# Something different



## Maurice (Sep 24, 2004)

a few weeks ago, someone posted a video of a New Zealand turner doing a demo of making a scoop. It involved some off center turning which fascinated me to the extent that I had to try it. After a few tries I finally got the hang of it and here are the results not perfect but ok. It was a real challenge and lots of fun


----------



## BernieW (Sep 12, 2006)

Maurice you did a great job on those. They are beauties for sure and well done. Keep'em coming.


----------



## Mark (Aug 4, 2004)

Hey Maurice very unique, I haven't seen those before, very beautiful result.


----------



## Dr.Zook (Sep 10, 2004)

Very nicely done Maurice. I bet Harry can't do that.


----------



## harrysin (Jan 15, 2007)

Dr.Zook said:


> Very nicely done Maurice. I bet Harry can't do that.

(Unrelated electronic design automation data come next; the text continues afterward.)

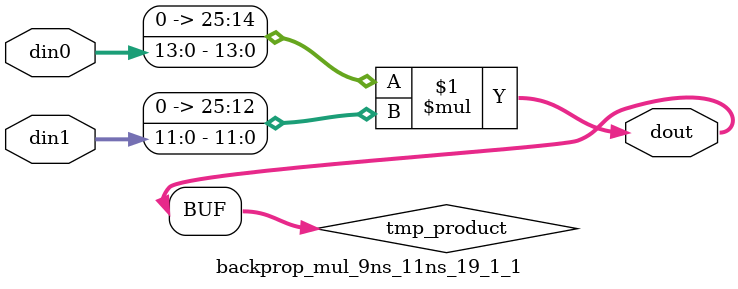
<source format=v>
 module backprop_mul_9ns_11ns_19_1_1(din0, din1, dout); 
parameter ID = 1;
parameter NUM_STAGE = 0;
parameter din0_WIDTH = 14;
parameter din1_WIDTH = 12;
parameter dout_WIDTH = 26;
input [din0_WIDTH - 1 : 0] din0; 
input [din1_WIDTH - 1 : 0] din1; 
output [dout_WIDTH - 1 : 0] dout;
wire signed [dout_WIDTH - 1 : 0] tmp_product;
assign tmp_product = $signed({1'b0, din0}) * $signed({1'b0, din1});
assign dout = tmp_product;
endmodule
</source>
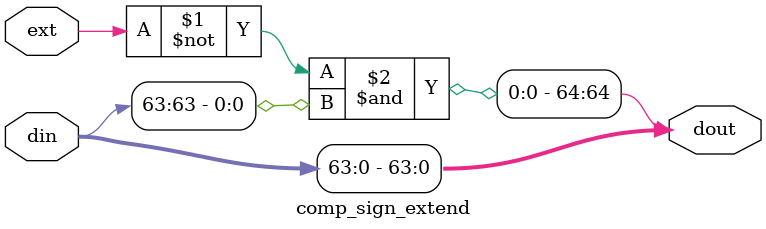
<source format=v>
`timescale 1ns / 1ps
module comp_sign_extend(
    input [63:0] din,
    input ext,
    output [64:0] dout
    );
	 
	 assign dout[64:0] = {~ext & din[63], din[63:0]};

endmodule

</source>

You're onto a good thing with that bet Dave. Never in my wildest dreams would I ever be able to produce work of that standard.
Maurice, firstly it's great to see that you're still active on the lathe and secondly, you, like Bernie are one very clever guy.


----------



## bobj3 (Jan 17, 2006)

Hi

" clever guy " How would we know that we can't get Dave to post any pictures and I have tried many times in the pass  here's one more shot DAVE. 

05-30-2009, 09:27 PM
http://www.routerforums.com/119197-post32.html

========


----------



## Maurice (Sep 24, 2004)

Thank you Harry (blushing)


----------



## gal turner (Mar 3, 2010)

very good, Maurice. neat little scoops. Challenges are fun!


----------



## Maurice (Sep 24, 2004)

*A better pic*

I thought I'd better put in a better pic with greater resolution


----------



## papawd (Jan 5, 2011)

Very nice, a few times I go and sit it on monthly meetings with the Bayou woodturners and one of there leader members showed how to do that and it was very interesying to watch....


----------



## harrysin (Jan 15, 2007)

bobj3 said:


> Hi
> 
> " clever guy " How would we know that we can't get Dave to post any pictures and I have tried many times in the pass  here's one more shot DAVE.
> 
> ...


Bob, I was referring to Maurice as the clever guy. As for Dave, I know him well and can assure everyone that he is a very clever metalworker and what few woodwork projects I've seen, indicate that he knows what he's doing there as well. The problem is that he has the peculiar idea that retirement is for sitting in a rocking chair all day, this is a great pity for a guy with great skills, lots of tools and a large pole barn to boot.


----------